Student Handout for Time Series Correlation Activity (Acrobat (PDF) 443kB Oct14 15)

Data files for Time Series Correlation Activity (Zip Archive 14kB Oct13 15)

ser_corr_fcn.m file for Time Series Correlation Activity (Matlab File 820bytes Oct13 15)

Teaching Notes and Tips

The main challenge in this assignment is to have the students successfully program a script, or better yet a function, that includes a loop to calculate cross correlation between two time series (Part B). The students are shown an example of how this is done, via Gerry Middleton's code (ser_corr_fcn.m) in Part A, in order to give them guidance. To further help the students, it's recommended that the instructor review the concept of correlation, from the "ground up", so the students can clearly see what the correlation code is calculating. There are MATLAB functions to perform these calculations, but they are in the Signal Processing and Econometrics toolboxes, respectively, which may not be accessible to all students.

Another major struggle for the students will be the concept of statistical significance to establish a criterion for relevance of their analytical results. This concept should be reviewed in the classroom.

Lastly, I've found that having the students publish to .html is empowering, as it provides them with a mechanism of producing web-friendly content. It also provides a tidier way for the instructor to grade the assignment, by simply clicking on a link that the student has submitted electronically. However, I recommend working out the kinks of url accessibility ahead of time – we've wasted a lot of time solving "permissions" issues, where a student might be the only user to whom the web content is visible.


Assessment

If the student produces a code that: (1) runs cleanly, (2) produces figures that allow interpretation, and (3) is well-documented (commented), the student receives a passing grade. As with all MATLAB-type activities, there is not "one and only one correct way" of solving this assignment. The goal is to develop programming skills, so I encourage students to meet with me so I help show them the process of debugging their code to converge on something that runs.

References and Resources

Four data sets are used in this assignment. The first is provided, after being obtained from the supporting materials for the book "Statistics and Data Analysis in Geology" by John C. Davis. This data set is freely available from the publisher on the following site:

http://www.kgs.ku.edu/Mathgeo/Books/Stat/index.html

The monthly data from the San Lorenzo River near Big Trees CA (USGS Stn. 11160500) is available on the course website, [but originally came from: http://waterdata.usgs.gov/nwis/nwisman/?site_no=11160500&agency_cd=USGS]

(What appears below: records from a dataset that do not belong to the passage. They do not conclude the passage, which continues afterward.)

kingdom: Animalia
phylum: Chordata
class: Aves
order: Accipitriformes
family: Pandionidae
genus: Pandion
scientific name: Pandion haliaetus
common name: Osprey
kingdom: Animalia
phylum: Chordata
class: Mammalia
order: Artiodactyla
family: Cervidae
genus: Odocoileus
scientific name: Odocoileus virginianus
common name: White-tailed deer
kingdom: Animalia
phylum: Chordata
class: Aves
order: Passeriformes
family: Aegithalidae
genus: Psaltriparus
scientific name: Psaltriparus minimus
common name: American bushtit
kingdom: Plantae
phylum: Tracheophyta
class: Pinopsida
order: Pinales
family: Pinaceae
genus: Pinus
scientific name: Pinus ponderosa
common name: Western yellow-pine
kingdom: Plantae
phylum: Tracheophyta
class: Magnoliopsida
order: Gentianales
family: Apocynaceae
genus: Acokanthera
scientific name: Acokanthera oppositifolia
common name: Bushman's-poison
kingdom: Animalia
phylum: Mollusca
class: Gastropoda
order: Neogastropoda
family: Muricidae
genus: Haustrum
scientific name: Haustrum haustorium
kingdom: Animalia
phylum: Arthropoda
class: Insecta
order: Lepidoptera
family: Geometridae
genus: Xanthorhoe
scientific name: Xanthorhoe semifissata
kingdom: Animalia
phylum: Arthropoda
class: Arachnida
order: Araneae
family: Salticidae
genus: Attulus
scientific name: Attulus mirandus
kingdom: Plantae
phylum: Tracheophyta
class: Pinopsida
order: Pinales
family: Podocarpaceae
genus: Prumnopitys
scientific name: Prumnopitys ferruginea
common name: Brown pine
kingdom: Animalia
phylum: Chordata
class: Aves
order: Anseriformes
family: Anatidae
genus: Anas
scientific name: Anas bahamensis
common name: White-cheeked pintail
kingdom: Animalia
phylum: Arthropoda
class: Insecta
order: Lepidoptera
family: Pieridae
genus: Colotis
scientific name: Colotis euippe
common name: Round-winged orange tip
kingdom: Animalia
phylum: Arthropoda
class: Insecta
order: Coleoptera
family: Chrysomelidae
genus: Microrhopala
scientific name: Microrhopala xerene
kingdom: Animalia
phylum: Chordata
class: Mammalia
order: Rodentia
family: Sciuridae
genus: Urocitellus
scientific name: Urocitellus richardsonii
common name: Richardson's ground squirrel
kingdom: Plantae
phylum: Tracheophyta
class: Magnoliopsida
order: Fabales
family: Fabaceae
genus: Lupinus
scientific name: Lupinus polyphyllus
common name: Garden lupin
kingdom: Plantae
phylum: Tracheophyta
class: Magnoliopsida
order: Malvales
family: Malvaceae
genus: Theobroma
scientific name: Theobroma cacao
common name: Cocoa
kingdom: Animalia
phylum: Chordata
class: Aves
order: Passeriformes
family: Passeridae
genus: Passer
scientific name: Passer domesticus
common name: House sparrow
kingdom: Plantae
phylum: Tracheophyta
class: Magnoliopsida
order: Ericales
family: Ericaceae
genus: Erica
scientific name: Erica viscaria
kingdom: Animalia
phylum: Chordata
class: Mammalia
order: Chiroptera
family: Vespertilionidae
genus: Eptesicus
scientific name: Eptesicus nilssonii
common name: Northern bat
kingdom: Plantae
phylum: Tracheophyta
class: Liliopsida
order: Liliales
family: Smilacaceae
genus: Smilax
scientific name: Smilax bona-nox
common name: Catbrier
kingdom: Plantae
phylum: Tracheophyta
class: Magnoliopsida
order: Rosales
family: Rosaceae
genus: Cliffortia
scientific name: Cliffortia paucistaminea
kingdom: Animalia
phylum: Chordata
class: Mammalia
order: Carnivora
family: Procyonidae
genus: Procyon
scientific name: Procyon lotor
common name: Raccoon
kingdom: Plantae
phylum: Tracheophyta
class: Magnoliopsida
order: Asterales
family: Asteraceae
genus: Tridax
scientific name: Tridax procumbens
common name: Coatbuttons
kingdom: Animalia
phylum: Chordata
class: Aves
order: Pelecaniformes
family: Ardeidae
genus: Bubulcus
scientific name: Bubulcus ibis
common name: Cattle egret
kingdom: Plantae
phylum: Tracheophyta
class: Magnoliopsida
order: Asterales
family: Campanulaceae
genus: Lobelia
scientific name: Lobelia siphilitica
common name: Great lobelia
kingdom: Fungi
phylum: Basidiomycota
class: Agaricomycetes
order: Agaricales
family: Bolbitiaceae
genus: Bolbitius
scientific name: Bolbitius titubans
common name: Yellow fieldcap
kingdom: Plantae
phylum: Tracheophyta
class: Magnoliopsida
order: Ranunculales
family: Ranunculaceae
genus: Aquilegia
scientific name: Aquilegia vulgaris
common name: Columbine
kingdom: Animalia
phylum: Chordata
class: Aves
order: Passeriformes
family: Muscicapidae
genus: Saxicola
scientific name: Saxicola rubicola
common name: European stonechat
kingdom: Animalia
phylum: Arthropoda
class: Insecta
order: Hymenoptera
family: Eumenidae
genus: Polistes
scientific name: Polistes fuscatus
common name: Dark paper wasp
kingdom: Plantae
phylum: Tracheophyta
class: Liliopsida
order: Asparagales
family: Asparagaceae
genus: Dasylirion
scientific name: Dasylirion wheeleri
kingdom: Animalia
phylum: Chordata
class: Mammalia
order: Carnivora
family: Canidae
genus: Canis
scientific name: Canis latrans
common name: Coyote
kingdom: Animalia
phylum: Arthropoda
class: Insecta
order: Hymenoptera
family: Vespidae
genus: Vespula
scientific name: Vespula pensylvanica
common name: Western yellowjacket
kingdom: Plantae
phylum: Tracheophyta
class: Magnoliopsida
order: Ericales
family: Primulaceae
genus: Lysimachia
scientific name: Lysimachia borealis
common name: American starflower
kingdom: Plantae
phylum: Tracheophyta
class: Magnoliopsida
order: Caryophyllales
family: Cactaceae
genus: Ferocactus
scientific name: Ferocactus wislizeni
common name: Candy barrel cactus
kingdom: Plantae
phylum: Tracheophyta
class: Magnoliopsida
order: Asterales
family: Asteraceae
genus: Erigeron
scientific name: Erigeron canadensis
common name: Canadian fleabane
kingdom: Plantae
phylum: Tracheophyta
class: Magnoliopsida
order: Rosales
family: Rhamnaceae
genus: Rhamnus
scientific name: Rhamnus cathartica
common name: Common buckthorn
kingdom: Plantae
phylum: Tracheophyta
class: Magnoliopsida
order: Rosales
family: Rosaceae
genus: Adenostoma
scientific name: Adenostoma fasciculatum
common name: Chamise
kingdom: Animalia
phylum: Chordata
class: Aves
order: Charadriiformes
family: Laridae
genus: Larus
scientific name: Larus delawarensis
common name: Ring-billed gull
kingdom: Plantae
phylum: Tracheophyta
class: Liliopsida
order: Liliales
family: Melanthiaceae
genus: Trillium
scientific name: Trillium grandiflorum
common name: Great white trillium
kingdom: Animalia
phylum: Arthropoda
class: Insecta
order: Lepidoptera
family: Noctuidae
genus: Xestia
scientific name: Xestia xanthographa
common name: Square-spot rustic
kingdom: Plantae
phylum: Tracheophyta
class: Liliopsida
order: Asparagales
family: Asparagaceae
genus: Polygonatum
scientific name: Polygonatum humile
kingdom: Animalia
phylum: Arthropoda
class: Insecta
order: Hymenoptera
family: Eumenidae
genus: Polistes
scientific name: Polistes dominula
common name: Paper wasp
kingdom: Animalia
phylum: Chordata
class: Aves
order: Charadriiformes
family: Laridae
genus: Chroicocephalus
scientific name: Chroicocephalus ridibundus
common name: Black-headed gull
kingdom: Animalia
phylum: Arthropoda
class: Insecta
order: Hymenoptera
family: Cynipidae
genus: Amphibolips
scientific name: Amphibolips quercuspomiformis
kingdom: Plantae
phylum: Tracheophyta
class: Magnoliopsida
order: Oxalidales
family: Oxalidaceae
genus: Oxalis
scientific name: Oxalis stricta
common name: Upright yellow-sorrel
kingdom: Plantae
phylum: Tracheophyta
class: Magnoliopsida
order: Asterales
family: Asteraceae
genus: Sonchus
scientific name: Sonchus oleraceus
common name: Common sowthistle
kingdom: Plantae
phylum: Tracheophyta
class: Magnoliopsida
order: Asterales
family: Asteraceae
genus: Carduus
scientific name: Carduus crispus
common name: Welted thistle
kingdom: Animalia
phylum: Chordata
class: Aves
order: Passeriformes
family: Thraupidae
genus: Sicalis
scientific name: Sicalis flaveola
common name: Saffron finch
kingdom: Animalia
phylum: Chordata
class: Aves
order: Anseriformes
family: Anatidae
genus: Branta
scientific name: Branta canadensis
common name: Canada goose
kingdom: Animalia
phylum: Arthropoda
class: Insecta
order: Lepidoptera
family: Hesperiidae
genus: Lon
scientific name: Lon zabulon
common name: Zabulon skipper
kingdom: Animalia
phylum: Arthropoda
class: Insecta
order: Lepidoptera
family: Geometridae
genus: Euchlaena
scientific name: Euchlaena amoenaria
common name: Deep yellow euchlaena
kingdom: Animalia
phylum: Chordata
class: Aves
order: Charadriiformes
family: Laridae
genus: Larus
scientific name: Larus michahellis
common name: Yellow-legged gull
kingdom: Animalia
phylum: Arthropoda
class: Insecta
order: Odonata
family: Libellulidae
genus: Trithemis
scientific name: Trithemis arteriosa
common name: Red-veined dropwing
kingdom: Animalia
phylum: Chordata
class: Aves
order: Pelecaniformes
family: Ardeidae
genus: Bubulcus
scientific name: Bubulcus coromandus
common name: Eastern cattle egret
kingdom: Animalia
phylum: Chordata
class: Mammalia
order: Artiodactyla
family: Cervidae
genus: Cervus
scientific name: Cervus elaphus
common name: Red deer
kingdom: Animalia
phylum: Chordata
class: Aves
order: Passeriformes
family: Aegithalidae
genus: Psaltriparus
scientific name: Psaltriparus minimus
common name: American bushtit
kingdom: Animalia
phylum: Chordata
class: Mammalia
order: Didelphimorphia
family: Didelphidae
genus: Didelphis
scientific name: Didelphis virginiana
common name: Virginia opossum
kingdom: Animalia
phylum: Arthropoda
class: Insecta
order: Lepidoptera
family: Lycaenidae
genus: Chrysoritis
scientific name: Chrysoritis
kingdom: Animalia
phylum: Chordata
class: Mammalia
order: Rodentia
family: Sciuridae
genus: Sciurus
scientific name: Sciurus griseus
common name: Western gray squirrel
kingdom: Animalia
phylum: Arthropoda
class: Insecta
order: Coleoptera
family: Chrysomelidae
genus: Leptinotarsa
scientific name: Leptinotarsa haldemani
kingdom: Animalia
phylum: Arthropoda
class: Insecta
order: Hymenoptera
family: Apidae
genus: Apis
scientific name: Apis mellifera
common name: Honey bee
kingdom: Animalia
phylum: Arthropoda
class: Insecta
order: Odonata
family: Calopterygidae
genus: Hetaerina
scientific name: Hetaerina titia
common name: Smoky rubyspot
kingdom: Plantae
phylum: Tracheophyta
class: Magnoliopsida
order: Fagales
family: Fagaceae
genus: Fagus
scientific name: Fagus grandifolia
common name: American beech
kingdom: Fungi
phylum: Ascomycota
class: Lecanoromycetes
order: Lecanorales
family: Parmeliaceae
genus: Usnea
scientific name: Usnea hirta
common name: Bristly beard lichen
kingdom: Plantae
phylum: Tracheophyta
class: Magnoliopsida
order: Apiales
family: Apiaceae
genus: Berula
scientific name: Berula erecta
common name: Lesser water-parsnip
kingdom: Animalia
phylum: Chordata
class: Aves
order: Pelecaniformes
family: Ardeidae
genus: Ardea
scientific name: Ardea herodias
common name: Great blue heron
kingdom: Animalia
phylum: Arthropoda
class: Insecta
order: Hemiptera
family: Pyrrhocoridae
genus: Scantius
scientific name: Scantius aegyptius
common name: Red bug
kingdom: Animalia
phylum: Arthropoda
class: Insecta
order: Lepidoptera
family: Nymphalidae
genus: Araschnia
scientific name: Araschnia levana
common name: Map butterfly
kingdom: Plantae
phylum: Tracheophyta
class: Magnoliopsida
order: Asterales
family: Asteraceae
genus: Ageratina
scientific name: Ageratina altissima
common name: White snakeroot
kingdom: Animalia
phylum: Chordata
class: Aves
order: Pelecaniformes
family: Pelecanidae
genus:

The time series for the Multivariate ENSO Index (MEI) is available on the course website, [but originally came from: http://www.cdc.noaa.gov/people/klaus.wolter/MEI/mei.html]

The time series for the PDO Index Monthly Values is available on the course website, [but originally came from: http://jisao.washington.edu/pdo/]

The hypothesis to be test was derived from the following paper by Milliman and Syvitski:
Milliman, J.D., and Syvitski, J.P.M. (1992) Geomorphic/tectonic control of sediment discharge to the ocean: The importance of small mountainous rivers. Journal of Geology; v.100(5), 525-544.